August 31, 2011 – Life at Georgetown is an academic, spiritual and personal evolution, the keynote speaker told more than 1,700 students at the New Student Convocation Tuesday night.
“The education here is designed to change you, to make you something more than – fuller than – you are now,” said Rev. Matthew Carnes, S.J., an assistant professor of government. “If you leave here in four years unchanged, you will have failed your Georgetown education.”
Carnes is the 2011 recipient of the Dorothy Brown Award for Outstanding Teaching, a distinction that carries with it the opportunity to give the faculty address at convocation.
The students included 1,624 incoming freshmen, 145 transfer students and two visiting students from Georgetown’s campus in Doha, Qatar.
Outstanding Undergraduate
Wardah Athar (C’13), winner of the 2011 McTighe Prize, welcomed the incoming class on behalf of the current student body.
Every year the McTighe Prize winner, an outstanding undergraduate who has demonstrated excellence in scholarship and service to Georgetown and the community, addresses incoming students at convocation.
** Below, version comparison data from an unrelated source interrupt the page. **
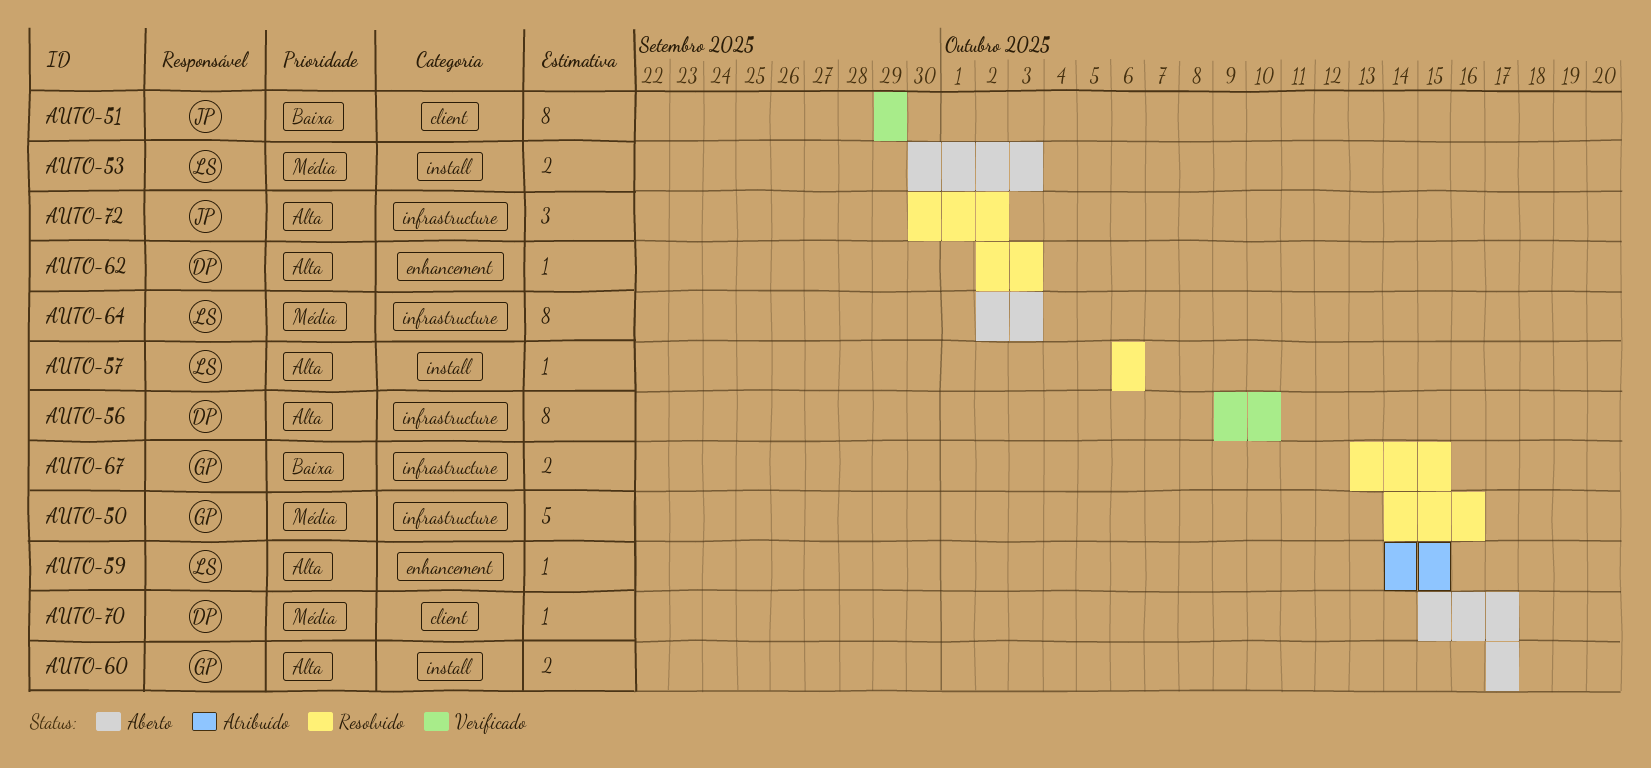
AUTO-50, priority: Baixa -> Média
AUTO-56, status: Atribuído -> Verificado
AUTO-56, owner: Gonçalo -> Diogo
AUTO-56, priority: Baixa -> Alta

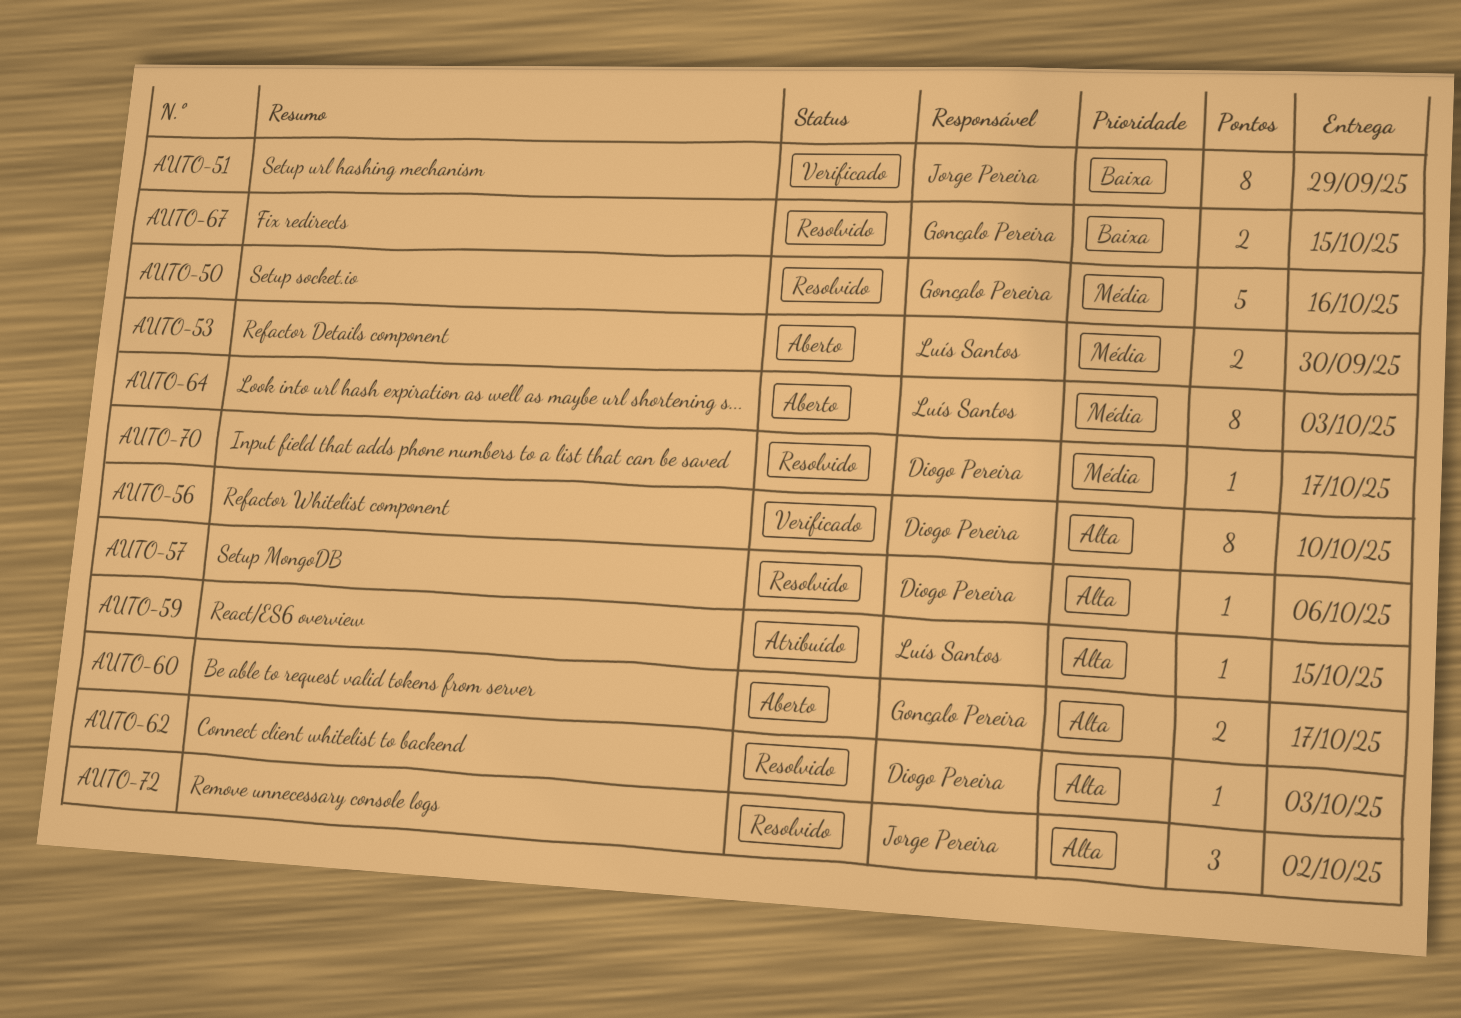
AUTO-53, due: Oct 3 -> Sep 30
AUTO-57, owner: Luís Santos -> Diogo Pereira
AUTO-70, status: Aberto -> Resolvido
Athar, who came to Georgetown from Saudi Arabia, changed her academic plans after a summer working as a research assistant in the neuroscience lab of Maria Donoghue, an assistant professor of biology.
Substantive Work
The junior realized she loved the research so much she decided to change her major from biology to neurobiology with plans to pursue a joint M.D./Ph.D. after graduation.
“The implications of this realization that I could do real, substantive work that would yield tangible results were profound,” said Athar, who is also completing Georgetown’s Undergraduate Certificate in Muslim-Christian Relations. “That experience was so powerful that it literally changed my life.”
Transforming the World
President John J. DeGioia also spoke at the annual event.
“We have a belief in the potential for transformation,” he said. “First in the transformation of ourselves, that we can go beyond our current way of being and thinking. …We also believe in the transformation of our world … that we can be the seeds of love, of hope, of understanding.”
Transfer student Lorena Lenth (B’14) says she’s well aware of that potential.
“It definitely feels transformational,” she said starting her academic career at Georgetown. “I’ve never been immersed in a tradition that’s so extensive … so it feels special.”